PROTEIN TARGETING TO AND THROUGH THE T GONDII PVM

靶向并通过 T GONDII PVM 的蛋白质

• 批准号: 2718675
• 负责人: KEITH Alan JOINER
• 金额: $ 2.52万
• 依托单位: YALE UNIVERSITY
• 依托单位国家: 美国
• 财政年份: 1998
• 资助国家: 美国
• 起止时间: 1998-09-30 至 2001-09-29
• 项目状态: 已结题
• 来源: https://reporter.nih.gov/project-details/2718675
• 关键词: AIDS; Plasmodium falciparum; Toxoplasma gondii; binding proteins; chimeric proteins; intracellular parasitism; membrane proteins; opportunistic infections; protein localization; protein structure function; protein transport; tissue /cell culture; vesicle /vacuole

DESCRIPTION (adapted from the ABSTRACT): Toxoplasma gondii is the leading cause of local central nervous system infections in patients with AIDS. T. gondii is a member of the apicomplexan family of parasites, which includes crytosporidium and plasmodium species, all of which are obligate intracellular parasites. For Toxoplasma and Plasmodia, the vacuole is surrounded by a specialized membrane, termed the parasitophorous vacuole membrane (PVM), which is the interface between the parasite and the host cell. Although selected characteristics of the T. gondii PVM are understood, other features are more well defined and/or easier to study in plasmodium-infected erythrocytes. In particular, the biosynthesis, transport, and subsequent topology of the transmembrane protein EXP-1 within the P. falciparum PVM is established, and is the transport of a subset of soluble proteins (including glycophorin-binding protein, or GBP) across the PVM and into the erythrocyte cytosol. To facilitate our understanding of the T. gondii PVM, using tools developed to study P. falciparum-infected erythrocytes, the Investigator proposes to: (1) identify the topology of EXP-1 expressed in Toxoplasma and determine the subcellular localization and transport of the protein in T. gondii- infected cells, and (2) identify T. gondii proteins which are transported across the PVM and into the host cell cytosol and explore the mechanism for this process.

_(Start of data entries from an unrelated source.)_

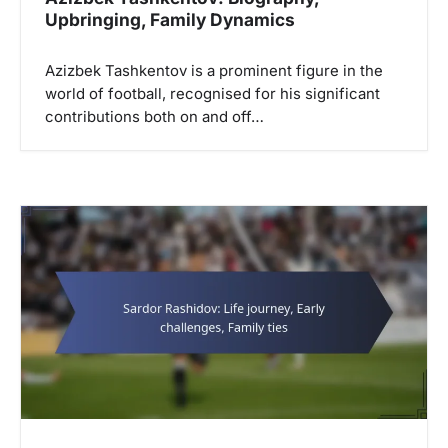
Upbringing, Family Dynamics
Azizbek Tashkentov is a prominent figure in the
world of football, recognised for his significant
contributions both on and off…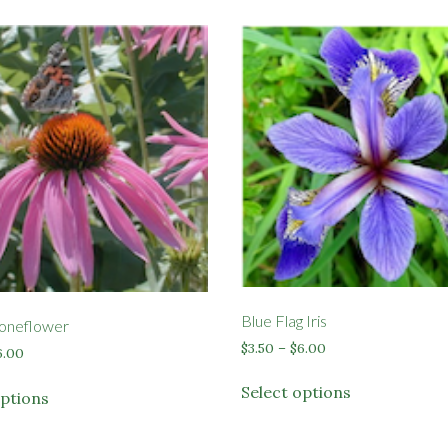
Blue Flag Iris
oneflower
Price
$
3.50
–
$
6.00
Price
6.00
range:
range:
This
This
$3.50
Select options
$3.50
options
product
product
through
through
has
$6.00
has
$6.00
multiple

These experiment will simultaneously provide insight into the structure and function of the T. gondii PVM and will delineate both the similarities and differences between the PVM in the two parasites. This collaboration between a U.S. laboratory with expertise in T. gondii biology and a german laboratory with expertise in Plasmodia biology will foster our understanding of the PVM of both parasites and have implication for drug delivery into the intracellular organisms.

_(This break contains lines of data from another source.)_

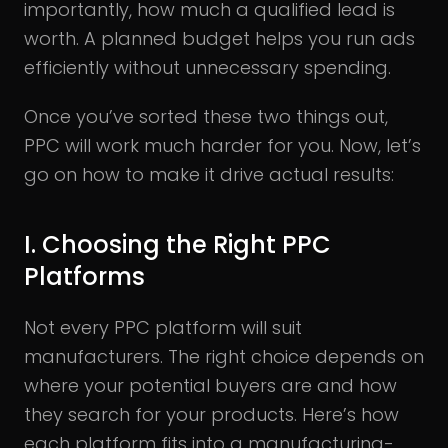
importantly, how much a qualified lead is
worth. A planned budget helps you run ads
efficiently without unnecessary spending.
Once you’ve sorted these two things out,
PPC will work much harder for you. Now, let’s
go on how to make it drive actual results:
I. Choosing the Right PPC
Platforms
Not every PPC platform will suit
manufacturers. The right choice depends on
where your potential buyers are and how
they search for your products. Here’s how
each platform fits into a manufacturing-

描述（改编自摘要）：弓形虫是 导致艾滋病患者局部中枢神经系统感染。T. 弓形虫是顶复门寄生虫家族的成员，包括 隐孢子虫和疟原虫物种，所有这些都是专性的 细胞内寄生虫对于弓形虫和疟原虫，空泡是 被一种特殊的膜包围，称为寄生泡 膜（PVM），这是寄生虫和宿主之间的界面 cell.虽然T.弓形虫PVM 在理解中，其他特征更好地定义和/或更容易研究， 疟原虫感染的红细胞特别是生物合成， 跨膜蛋白EXP-1的转运和随后的拓扑结构 在恶性疟原虫PVM内建立，并且是 可溶性蛋白亚类（包括血型糖蛋白结合蛋白，或GBP） 穿过PVM进入红细胞胞质。促进我们 对T. gondii PVM，使用开发的工具来研究P. 恶性疟原虫感染的红细胞，研究者建议：（1） 鉴定在弓形虫中表达的EXP-1的拓扑结构，并确定 该蛋白在T.弓形虫， 感染的细胞;（2）鉴定T.被运输的弓形虫蛋白 通过PVM进入宿主细胞胞浆并探讨其机制 for this process过程.这些实验将同时提供 T的结构和功能弓形虫PVM和将描绘 两者之间的异同PVM在两个 寄生虫这是一个美国实验室与专业知识， T.弓形虫生物学和一个专门研究疟原虫的德国实验室 生物学将促进我们对寄生虫PVM的理解， 具有将药物递送到细胞内生物体中的含义。